I feel part of many differing global urban tribes. The last year I studied and participated in several eco systems for social entrepreneurship all over the world, and digital tools enable me to stay connected although I am not in the city any more. I am part of many social, cultural and professional tribes, and it’s my quest to create, grow and stimulate tribes that make social impact. Focussing on the city that I have lived in for ten years, before I started to travel, my favorite 5 Urban Tribes in Amsterdam are:
- All communities that empower youth, like de Weekend Academie, Academie van de Stad, Weekendschool, New Urban Collective, Don Bosco, The Colour Kitchen and many many more. People who understand the social inequality that we are bron in, and the need to respond to this as a society. Not with pity, but with creating possibilities and opening up networks. I highly respect and admire this, and am very happy that Amsterdam hosts many of these organizations.
- The Ministry off… Maybe this is cheating a little bit, because it’s a tribe that I founded, but it’s high on my list. Out of frustration with the political climate in 2010 and the possibilities of youngsters to act upon this, I started a ‘nomadic platform’ for young professionals. Starting as a small discussion group, it has now grown into a community of a 100+ young professionals that donate their time and skill to non profits and social enterprises that face a challenge. I cannot wait to continue our impact when I return to Amsterdam!
- Urban Goods. A cooperation of social entrepreneurs who use digital tools to create and stimulate social innovation. I am proud to be part of this tribe of great people who all have one shared goal: make this world a better place, while doing business. I met the founder, Robert-Willem Dol, online. Literally, on Skype. Until this day, we have never met, but we have already started several social impact projects together. Although I am looking forward to the offline connection, I think this is an essential quality of the tribe: not simply use ‘digital’ or ‘online’ as a nice PR-strategy, but actually live and work online, and therefore truly understanding the importance (and possibilities) (and dangers) of digitalization.
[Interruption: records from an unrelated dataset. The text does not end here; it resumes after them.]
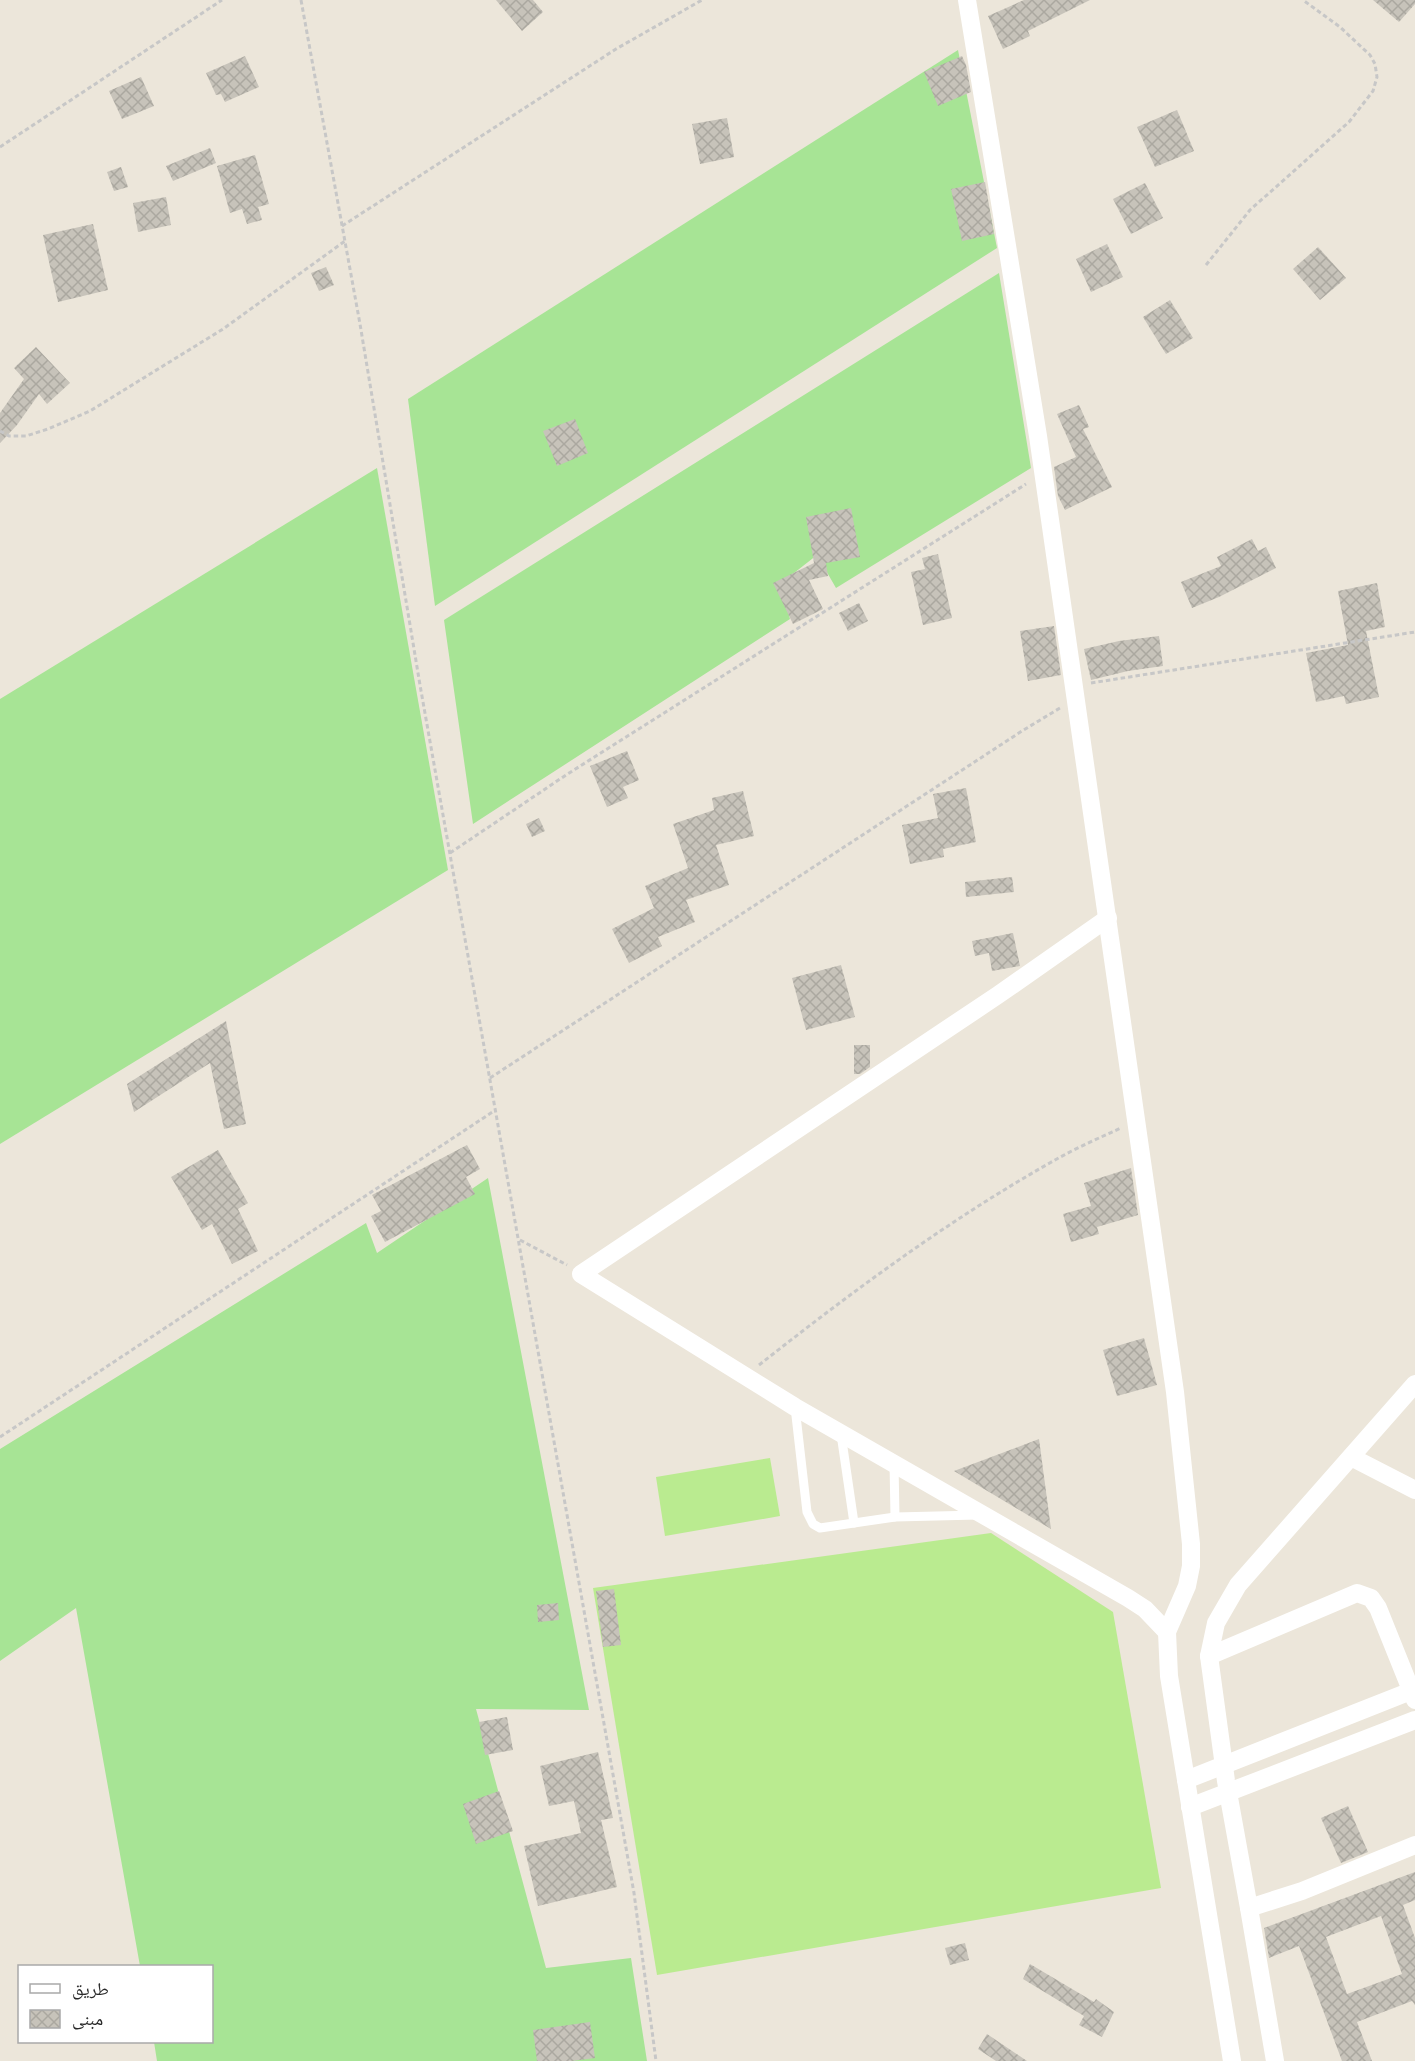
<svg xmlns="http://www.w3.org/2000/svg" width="1415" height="2061" viewBox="0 0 1415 2061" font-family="Jost,'Noto Naskh Arabic',sans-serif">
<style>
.grass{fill:#a7e495}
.pitch{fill:#baeb90}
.building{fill:url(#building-cross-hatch);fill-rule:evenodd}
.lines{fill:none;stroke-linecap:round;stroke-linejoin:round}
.path{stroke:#c7c7c7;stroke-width:3;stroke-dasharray:4.5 3;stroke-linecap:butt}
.service{stroke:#fff;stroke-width:9}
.minor{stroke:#fff;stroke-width:18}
</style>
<defs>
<pattern id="building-cross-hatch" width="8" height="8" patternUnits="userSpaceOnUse" patternTransform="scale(1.5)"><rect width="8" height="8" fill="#c7c3ba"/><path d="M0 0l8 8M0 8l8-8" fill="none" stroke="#aba8a0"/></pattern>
</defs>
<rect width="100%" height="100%" fill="#ece6da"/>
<g class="grass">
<polygon points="958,50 997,248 435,606 408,399"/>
<polygon points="999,273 1031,468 836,588 817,555 780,584 790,619 473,824 444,620"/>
<polygon points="377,468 448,870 0,1144 0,699"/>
<polygon points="488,1178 589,1710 476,1709 546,1968 631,1958 647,2061 157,2061 154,2042 212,2042 212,1966 140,1966 76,1608 0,1661 0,1449 366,1223 377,1253"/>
</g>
<g class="pitch">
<polygon points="770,1458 780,1516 665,1536 656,1477"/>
<polygon points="991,1533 1113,1612 1161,1888 657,1975 593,1588"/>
</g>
<g class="building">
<polygon points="496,0 533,0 543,12 522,31"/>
<polygon points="1024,0 1090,0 1028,31 1030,36 1003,49 988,16"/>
<polygon points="1373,0 1415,0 1415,4 1399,22"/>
<polygon points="245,56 259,87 225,102 221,94 216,95 206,73"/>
<polygon points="962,56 966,65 971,92 938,106 924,72"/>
<polygon points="141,77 154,106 122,119 109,91"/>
<polygon points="1177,110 1194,151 1155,167 1137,127"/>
<polygon points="727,118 734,157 700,164 692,124"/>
<polygon points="210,148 216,163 173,181 166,166"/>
<polygon points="255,155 269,204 258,207 262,220 247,224 242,209 230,213 217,166"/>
<polygon points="121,167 128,187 114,191 107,172"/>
<polygon points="985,182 994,234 962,241 951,189"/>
<polygon points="1145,183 1163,218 1131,234 1113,199"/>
<polygon points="166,197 171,225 138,232 133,203"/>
<polygon points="93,224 108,290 58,302 43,235"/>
<polygon points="1107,244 1123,277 1091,292 1076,259"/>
<polygon points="1318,247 1346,278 1320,300 1293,269"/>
<polygon points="326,267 334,285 319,291 311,273"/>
<polygon points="1170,300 1193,338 1166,354 1143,317"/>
<polygon points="36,347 70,383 47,404 39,394 17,425 0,443 0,413 24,379 14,368"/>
<polygon points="1079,405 1089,427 1083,429 1112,487 1065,510 1058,496 1054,467 1076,457 1057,414"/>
<polygon points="575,419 588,453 557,466 543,431"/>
<polygon points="851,508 860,557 826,563 828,576 809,580 823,609 793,624 773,583 814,563 806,517"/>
<polygon points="1252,539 1258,551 1266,547 1276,568 1219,597 1192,608 1181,582 1221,566 1217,557"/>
<polygon points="938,554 952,618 923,625 911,572 925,569 922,558"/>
<polygon points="1377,583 1385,627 1366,631 1379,697 1346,704 1344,696 1316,702 1306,653 1348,645 1338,591"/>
<polygon points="859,603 868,621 848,631 839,613"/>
<polygon points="1054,626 1061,675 1028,681 1020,631"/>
<polygon points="1159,636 1163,666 1128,671 1091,680 1084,649 1119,641"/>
<polygon points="627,751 639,780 623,787 628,798 607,807 590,766"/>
<polygon points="966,788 976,842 943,849 944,857 910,864 902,825 938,818 933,794"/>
<polygon points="743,791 754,836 716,845 729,885 686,900 695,922 658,937 662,946 629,963 612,929 654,908 645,886 688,868 673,824 714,810 712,798"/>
<polygon points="539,818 545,831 532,837 526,824"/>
<polygon points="1012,877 1014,892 966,897 965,882"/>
<polygon points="1013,933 1020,966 992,971 989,953 975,956 972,941"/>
<polygon points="841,965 855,1017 806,1030 792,978"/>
<polygon points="226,1021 246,1124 224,1129 210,1063 134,1112 127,1084"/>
<polygon points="854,1045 870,1045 870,1067 860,1074 854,1074"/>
<polygon points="467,1145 480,1169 466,1177 475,1194 385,1242 371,1216 381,1211 372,1195"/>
<polygon points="218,1150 248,1203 238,1209 258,1251 232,1264 212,1224 202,1230 171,1177"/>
<polygon points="1131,1168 1138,1215 1097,1227 1099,1234 1071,1242 1063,1214 1091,1206 1084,1183"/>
<polygon points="1144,1338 1157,1385 1117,1396 1103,1350"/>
<polygon points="1039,1439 1051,1529 954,1471"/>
<polygon points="614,1589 621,1645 603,1647 596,1591"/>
<polygon points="558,1603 559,1620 538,1622 537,1605"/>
<polygon points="507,1717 513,1750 485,1755 479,1722"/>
<polygon points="598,1752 613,1818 601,1820 617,1887 538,1906 524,1846 581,1833 574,1801 549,1806 540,1766"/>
<polygon points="499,1791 513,1831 476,1844 463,1804"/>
<polygon points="1348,1806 1368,1852 1341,1863 1321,1818"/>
<path d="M1415,1872v28l-12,5 12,33v67l-3,-4 -55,21 15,39h-30l-43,-115 -30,12 -5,-30zM1381,1916l21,58 -55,20 -21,-57z"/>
<polygon points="965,1943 969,1960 950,1965 945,1948"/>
<polygon points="1030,1964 1094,2002 1096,1999 1114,2012 1102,2037 1079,2025 1084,2016 1023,1979"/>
<polygon points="590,2022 595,2058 572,2061 537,2061 533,2030"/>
<polygon points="987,2034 1027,2061 996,2061 978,2049"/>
</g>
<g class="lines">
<g class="path">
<polyline points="301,0 360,324 420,685 634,1893 656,2061"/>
<polyline points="0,147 222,0"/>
<polyline points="342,226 616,49 702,0"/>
<polyline points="1206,265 1250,210 1349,122 1373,91 1377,77 1375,64 1370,55 1340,27 1303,0"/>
<polyline points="0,431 9,436 26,436 48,429 90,411 223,329 345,241"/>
<polyline points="1091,683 1415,632"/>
<polyline points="450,853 566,775 1026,484"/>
<polyline points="490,1078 1022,731 1060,708"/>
<polyline points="520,1240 567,1265"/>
<path d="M759,1365c94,-74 191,-146 296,-205 21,-12 44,-22 66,-32"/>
<polyline points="0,1437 494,1111"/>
</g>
<g class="service">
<polyline points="795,1407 807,1512 813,1524 820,1528 895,1517 978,1515"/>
<polyline points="841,1434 854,1523"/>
<polyline points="894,1463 895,1517"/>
</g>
<g class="minor">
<polyline points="967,0 1038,436 1175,1392 1191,1544 1191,1566 1187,1586 1167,1632 1169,1676 1232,2061"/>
<polyline points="1108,918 998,995 581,1274 795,1407 1128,1598 1145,1609 1167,1632"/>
<polyline points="1415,1384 1238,1585 1216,1623 1209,1656 1226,1781 1249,1908 1302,1891 1415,1845"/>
<polyline points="1351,1457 1415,1490"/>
<polyline points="1209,1656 1357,1593 1371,1598 1378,1608 1415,1700"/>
<polyline points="1186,1780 1411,1691"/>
<polyline points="1190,1807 1415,1720"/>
<polyline points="1249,1908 1275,2061"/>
</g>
</g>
<rect x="18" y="1965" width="195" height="78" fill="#ffffff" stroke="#a9a9a9" stroke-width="1.5"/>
<rect x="30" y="1984" width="30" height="9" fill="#ffffff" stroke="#a9a9a9" stroke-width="1.5"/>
<text x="72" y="1995" font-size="18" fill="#292929">طريق</text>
<rect x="30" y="2010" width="30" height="18" fill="url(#building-cross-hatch)" stroke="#a9a9a9" stroke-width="1.5"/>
<text x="72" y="2025" font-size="18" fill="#292929">مبنى</text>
</svg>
- MakeSense. Although the Dutch version is in the making, I would still list this under my favorite Amsterdam tribe list. Started by engaged youngsters in Paris, MakeSense grew into an impressive large community, active in 98 countries. It’s a grass roots organization of young people who support social enterprises in their mission to change the world. The San Francisco gang organized a ‘hold up’ for me, in which they helped me to solve a challenge I was facing. I returned the favor by organizing holdups with other MakeSensers on social innovation in China for Chinese students. This giving and receiving is amazing and it gives me a lot of hope for the possibility of change throughout the world and across borders. MakeSense also created a couple of social enterprises, and I really admire this organic process and hope it’s a model that many young people will follow.
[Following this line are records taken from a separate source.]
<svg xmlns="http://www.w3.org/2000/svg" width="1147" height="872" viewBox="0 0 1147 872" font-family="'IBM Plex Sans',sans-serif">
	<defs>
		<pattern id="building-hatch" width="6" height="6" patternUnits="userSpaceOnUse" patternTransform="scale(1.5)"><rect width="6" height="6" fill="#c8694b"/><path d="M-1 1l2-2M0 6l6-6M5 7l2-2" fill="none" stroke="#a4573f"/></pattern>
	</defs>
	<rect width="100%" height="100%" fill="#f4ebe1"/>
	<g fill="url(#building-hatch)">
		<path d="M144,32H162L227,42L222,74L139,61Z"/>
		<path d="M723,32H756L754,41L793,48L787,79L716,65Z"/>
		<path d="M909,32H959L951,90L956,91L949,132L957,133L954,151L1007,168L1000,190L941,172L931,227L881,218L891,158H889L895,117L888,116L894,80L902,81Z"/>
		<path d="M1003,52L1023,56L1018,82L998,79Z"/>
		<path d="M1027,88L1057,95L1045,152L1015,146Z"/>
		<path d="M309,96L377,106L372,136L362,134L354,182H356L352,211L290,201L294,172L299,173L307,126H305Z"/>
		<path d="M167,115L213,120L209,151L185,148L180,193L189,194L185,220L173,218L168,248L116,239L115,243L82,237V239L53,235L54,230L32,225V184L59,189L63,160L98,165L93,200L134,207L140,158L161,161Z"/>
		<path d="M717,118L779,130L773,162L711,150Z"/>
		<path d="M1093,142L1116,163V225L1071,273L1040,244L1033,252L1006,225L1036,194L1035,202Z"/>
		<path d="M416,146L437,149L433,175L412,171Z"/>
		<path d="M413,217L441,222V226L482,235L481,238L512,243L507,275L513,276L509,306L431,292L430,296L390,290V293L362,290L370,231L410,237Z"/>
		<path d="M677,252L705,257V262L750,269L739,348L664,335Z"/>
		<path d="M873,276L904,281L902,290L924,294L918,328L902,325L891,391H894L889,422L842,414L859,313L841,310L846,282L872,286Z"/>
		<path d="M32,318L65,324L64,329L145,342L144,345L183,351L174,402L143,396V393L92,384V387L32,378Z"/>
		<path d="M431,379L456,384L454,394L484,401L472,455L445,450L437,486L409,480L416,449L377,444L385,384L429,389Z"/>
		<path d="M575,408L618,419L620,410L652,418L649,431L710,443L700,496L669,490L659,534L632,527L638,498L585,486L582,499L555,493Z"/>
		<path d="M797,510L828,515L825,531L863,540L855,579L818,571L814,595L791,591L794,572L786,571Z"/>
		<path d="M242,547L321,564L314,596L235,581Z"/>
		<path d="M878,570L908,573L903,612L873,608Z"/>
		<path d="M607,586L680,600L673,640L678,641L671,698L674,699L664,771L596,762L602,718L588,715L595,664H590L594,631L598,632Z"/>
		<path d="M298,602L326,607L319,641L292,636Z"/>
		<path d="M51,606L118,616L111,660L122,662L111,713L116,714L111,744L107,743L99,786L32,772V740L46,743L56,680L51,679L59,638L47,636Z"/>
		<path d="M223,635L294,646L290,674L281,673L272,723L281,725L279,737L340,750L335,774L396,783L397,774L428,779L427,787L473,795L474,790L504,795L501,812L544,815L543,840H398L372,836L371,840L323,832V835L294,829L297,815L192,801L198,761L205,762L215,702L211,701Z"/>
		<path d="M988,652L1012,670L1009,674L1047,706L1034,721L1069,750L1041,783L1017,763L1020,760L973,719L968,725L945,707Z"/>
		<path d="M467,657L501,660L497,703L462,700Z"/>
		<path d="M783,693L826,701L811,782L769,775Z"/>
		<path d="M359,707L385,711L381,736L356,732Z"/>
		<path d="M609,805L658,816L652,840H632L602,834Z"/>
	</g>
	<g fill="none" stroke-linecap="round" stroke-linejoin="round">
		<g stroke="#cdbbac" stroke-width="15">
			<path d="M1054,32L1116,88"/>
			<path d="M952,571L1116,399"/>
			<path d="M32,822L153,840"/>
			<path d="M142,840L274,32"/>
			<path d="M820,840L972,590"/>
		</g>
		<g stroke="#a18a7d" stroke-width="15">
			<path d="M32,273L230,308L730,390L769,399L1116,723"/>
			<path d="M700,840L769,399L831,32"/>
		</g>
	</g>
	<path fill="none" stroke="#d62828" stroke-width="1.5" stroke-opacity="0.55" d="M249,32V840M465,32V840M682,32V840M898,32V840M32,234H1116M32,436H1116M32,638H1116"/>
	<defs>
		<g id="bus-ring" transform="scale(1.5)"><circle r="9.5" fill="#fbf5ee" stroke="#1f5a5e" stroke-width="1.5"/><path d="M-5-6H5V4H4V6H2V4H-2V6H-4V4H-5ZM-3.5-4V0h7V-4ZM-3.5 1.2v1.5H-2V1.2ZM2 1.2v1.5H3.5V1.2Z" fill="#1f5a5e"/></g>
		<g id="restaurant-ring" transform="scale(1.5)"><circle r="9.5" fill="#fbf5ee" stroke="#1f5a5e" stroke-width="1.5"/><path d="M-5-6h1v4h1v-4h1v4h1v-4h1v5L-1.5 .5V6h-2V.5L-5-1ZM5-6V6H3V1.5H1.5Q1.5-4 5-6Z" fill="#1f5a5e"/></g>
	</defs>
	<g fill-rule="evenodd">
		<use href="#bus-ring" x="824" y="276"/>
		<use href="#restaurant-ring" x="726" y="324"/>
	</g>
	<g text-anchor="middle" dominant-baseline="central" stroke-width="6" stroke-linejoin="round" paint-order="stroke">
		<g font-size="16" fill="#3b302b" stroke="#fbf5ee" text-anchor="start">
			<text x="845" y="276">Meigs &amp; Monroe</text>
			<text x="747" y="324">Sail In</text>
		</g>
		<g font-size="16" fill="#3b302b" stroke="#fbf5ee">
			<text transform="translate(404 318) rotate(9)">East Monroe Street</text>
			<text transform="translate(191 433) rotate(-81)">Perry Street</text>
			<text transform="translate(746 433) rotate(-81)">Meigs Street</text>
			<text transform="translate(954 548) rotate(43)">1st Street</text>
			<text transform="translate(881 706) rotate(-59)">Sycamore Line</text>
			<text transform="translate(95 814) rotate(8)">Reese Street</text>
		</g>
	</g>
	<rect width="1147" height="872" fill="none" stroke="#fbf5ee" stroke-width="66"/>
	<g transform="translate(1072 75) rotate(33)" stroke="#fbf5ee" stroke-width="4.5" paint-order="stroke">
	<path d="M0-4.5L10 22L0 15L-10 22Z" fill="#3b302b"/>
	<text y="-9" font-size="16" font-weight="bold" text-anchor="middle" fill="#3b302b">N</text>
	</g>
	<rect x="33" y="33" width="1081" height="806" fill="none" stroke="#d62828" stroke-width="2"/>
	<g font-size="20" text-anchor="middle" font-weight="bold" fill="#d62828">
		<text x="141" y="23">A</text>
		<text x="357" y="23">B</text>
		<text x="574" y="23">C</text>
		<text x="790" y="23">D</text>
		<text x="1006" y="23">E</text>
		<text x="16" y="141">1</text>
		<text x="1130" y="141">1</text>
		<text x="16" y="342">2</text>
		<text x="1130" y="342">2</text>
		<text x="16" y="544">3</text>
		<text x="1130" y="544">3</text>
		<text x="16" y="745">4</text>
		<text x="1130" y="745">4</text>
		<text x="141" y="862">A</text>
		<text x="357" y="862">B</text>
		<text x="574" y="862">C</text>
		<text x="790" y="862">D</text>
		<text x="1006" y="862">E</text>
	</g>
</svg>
- Cafe de Ceuvel. To be honest, I have never been there, since it started while I was already on my way. However, I am impressed by the ambition, the hard work and the idealism of the founders. This is what we need: solid circular economy business models, community building, engagement, and social impact. If they are able to realize their aims, and do this with an open perspective for people outside their own network, I think that they can set an example for Amsterdam and other cities.
I also listed Café de Ceuvel because they are exemplary for a growing group of young people that want to use their talents and education for social good. With SocialTech, together with for instance Society Impact and Urban Goods, I hope to contribute to a more mature social impact field that is able to attract and facilitate the talent and skills of the youngsters. I hope that this trend turns into a sustainable infrastructure for a society in which the benefits of capitalism are combined with the understanding of the importance of social and environmental sustainability (green and social growth), facilitated by technological innovation. I want to contribute to such a society.
At the same time I think it’s of major importance to stay critical of movements like this and tribes that they produce. To make sure that they are inclusive (not only benefiting the people who are already fortunate) on the one hand, but, paradoxically, enable the existence of minorities on the other. Although the prose is horrible, Dave Eggers did a good job of envisioning the dangers of a powerful, dominant and uncritical tribe. Dangers that are in the age of techno-optimism too often neglected.
Digitalization makes the boundaries of tribes more fluid. If I visualize my tribes, I see organic and constantly changing patterns. Sometimes I feel part of a tribe, sometimes I don’t. I feel the freedom to attach and detach, to join and leave and to engage or stay at a distance. It goes without saying that this only counts for tribes (and thus individuals) that have the possibility to be digital, which makes this a hierarchical and both including and excluding process. A challenge for these fluid urban tribes is therefore not only the balance between (and possibilities of) offline and online presence, but also the constant need for them to be open.
I would like to end with a very practical question to my fellow tribal leaders, related to this online/offline connection: how do you map and share your knowledge, your network, your insights? I have accumulated so much during my world journey, and I am still looking for a good platform and/or mapping tool to organize and share it all. Would love to hear about your suggestions and experiences.